In March of 2009, the five finalists arrived in Banff and participated in a draw to determine the final details of the orchestration of the competition pieces they would write during their month-long residency. While at Banff, the composers also produced blogs describing the experience of composing competitively. A team of videographers documented the residency. The blogs, videos and other assets were posted online, providing the public a window into the finalists’ experiences as they composed their competition pieces.

The Ensemble contemporaine de Montréal (ECM+) and their artistic director, Véronique Lacroix, were chosen as the performing entity for the final phase of Evolution, due in part to their demonstrated commitment to the mission of encouraging emerging composers. The members of ECM+ arrived in Banff at the end of the composition process, rehearsed the newly composed works and then performed the five compositions in a live broadcast/webcast in the presence of the final-round jury. Andrew Staniland and Vincent Ho prevailed as winners; all five composers gained valuable experience and international visibility, not to mention the performances and broadcasts on both radio networks.

The Evolution competition was praised as a resounding success. The new format, combining both new media and conventional broadcasting, appeared to achieve the goal of encouraging emerging young Canadian composers, while providing audiences unprecedented access to and involvement in the various stages of the competition. In fact, the members of the organizing team, producers Sandy Thacker at CBC, Pascale Labrie at Radio-Canada and I were awarded a CBC President’s Award later in 2009 for our efforts. Unfortunately, major structural and budgetary changes were under way at both CBC and Radio-Canada that gradually reduced their capacity to produce original content; despite efforts to continue and develop the young composers’ competition, it was to be no more.

For the participating young composers, however, the Evolution experience proved to be a watershed moment.  Looking back, Andrew Staniland makes the following observations: “In retrospect, 2009 was a turning point for me ... On the positive side, it was a year of winning the National Grand Prize at the CBC's Evolution Composers Competition, and the year I was offered an amazing job at Memorial University, a place I am proud to call home. On the negative side, it was the last year of the CBC Young Composers Program. I was one of the last young composers to enjoy the mentorship and visibility that the CBC had so richly offered to previous generations. While I am grateful for the support I received and the relationships made, I know that composers coming after me will have a harder go of it.

“I remember the final night of the Competition in March 2009. It was a capstone event preceded by a wonderful month surrounded by creativity, amazing colleagues and the natural splendours that Banff is well known for. I was stunned when they called my name as the grand prize winner.

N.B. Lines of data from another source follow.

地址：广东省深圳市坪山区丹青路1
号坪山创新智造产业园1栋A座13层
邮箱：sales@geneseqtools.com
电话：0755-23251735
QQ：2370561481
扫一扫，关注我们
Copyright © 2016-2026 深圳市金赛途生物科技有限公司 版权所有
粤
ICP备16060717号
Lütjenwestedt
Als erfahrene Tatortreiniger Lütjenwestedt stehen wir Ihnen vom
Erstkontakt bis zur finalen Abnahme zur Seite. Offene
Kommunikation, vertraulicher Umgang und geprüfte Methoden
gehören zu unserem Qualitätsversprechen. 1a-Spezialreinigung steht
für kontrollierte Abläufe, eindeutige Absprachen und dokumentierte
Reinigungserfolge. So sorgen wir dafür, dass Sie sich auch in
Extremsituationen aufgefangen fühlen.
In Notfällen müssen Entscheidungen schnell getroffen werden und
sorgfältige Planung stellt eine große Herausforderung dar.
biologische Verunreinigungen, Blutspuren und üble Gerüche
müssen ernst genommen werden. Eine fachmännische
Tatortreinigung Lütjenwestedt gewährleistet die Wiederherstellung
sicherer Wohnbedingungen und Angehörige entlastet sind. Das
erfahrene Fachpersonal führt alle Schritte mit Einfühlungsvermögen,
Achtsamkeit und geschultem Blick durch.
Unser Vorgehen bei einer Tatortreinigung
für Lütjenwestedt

Stunned not only for the honour, but by the palpable contrast in the room. Many of the CBC crew working that night were given notice that very evening that their jobs were gone. On the stage, a prize bestowed; in the control room, layoffs and the final dismantling of new music at the CBC. That last CBC young composers competition was a very bright light in a very dark time.”

A dark time indeed. The years between 2007 and 2010 marked the cessation of the various projects that had supported the development of  Canadian composers at CBC Radio, including the CBC Radio Orchestra, CBC Radio’s participation in the International Rostrum of Composers, the CBC Records label, CBC commissions, CBC composition competitions and the network contemporary music program Two New Hours. In spite of this, young composers who had enjoyed earlier support from CBC Radio continued to develop and flourish. For example, Andrew Staniland’s requiem for the AIDS pandemic, Dark Star Requiem (words by Jill Battson, commissioned by Tapestry New Opera) was a highlight of the 2010 Luminato Festival. Our CBC Radio recording of this major work has recently been leased by the Centrediscs record label and is now available to the public. The release of Dark Star Requiem will receive special notice this fall as we approach World AIDS Day on December 1.

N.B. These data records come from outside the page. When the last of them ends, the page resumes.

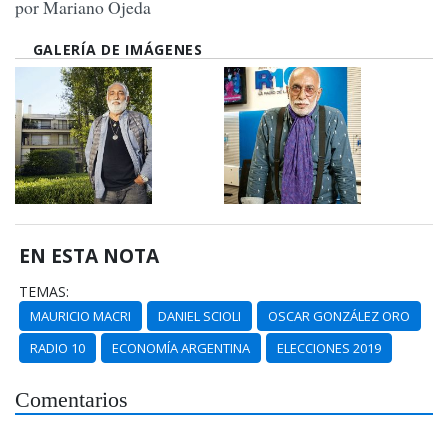
por Mariano Ojeda
GALERÍA DE IMÁGENES
EN ESTA NOTA
TEMAS:
MAURICIO MACRI
DANIEL SCIOLI
OSCAR GONZÁLEZ ORO
RADIO 10
ECONOMÍA ARGENTINA
ELECCIONES 2019
Comentarios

The long legacy of CBC Radio’s development of Canadian composers was a proud one, inspired by The Broadcasting Act and marked by the creation of significant works by distinctive Canadian artists. I was pleased to play a role, along with many gifted colleagues, in that history. Whether the road ahead offers similar promise for future generations of emerging Canadian composers remains to be seen.

David Jaeger is a Toronto-based composer, producer and broadcaster

McNabney_Banner.jpgDouglas McNabney was one of the first guests we interviewed for Conversations@theWholeNote.com back in summer 2012. Last month (May 2016), on the eve of his final summer as artistic director of Toronto Summer Music, he dropped by our WholeNote office studio for a final chat – in this role at least -- with publisher David Perlman, ranging from the nuances of this year’s theme (Music IN Great Britain), to reflections on violists as artistic directors, to news of his appointed successor, TSO concertmaster Jonathan Crow ... and a whole lot more. Watch the video below:

Read more: Toronto Summer Music: Douglas McNabney’s Last Call!

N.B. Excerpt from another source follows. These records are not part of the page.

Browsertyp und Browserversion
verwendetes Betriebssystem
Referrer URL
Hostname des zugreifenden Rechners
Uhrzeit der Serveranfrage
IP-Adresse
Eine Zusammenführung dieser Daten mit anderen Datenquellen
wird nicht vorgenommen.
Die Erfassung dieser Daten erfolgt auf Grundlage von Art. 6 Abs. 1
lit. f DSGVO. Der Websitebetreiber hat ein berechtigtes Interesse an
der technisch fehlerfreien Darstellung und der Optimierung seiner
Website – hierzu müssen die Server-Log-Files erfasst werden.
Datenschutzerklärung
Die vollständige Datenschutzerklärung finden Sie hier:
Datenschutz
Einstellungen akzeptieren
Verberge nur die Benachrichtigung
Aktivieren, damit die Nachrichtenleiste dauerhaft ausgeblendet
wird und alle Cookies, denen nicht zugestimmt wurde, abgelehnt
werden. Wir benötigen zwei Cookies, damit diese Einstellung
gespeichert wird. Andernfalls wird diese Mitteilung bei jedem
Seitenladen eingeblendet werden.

Lemon_Banner.pngLemon_Bucket.pngThese boys of summer are members of Toronto’s Lemon Bucket Orkestra. They have lots of exciting reasons to blow their own horns, and no difficulty getting audiences to dance to their beat.

LBO began in 2010 as a four-person street busking band consisting of Mark Marczyk, violin and vocals, Oskar Lambarri, drum and vocals, Tangi Ropars, button accordion, and Alex Nahirny, guitar. In 2016, it’s now a band of 16-plus, rolling merrily into its sixth summer and gathering members as it goes, the way a rolling  ball of burdock gathers more burdock: vocals, strings, winds, brass, percussion, including a range of world/folk instruments. The music is every bit as vigorous as “Balkan-klezmer-gypsy-party-punk-super band” suggests, and so is their schedule.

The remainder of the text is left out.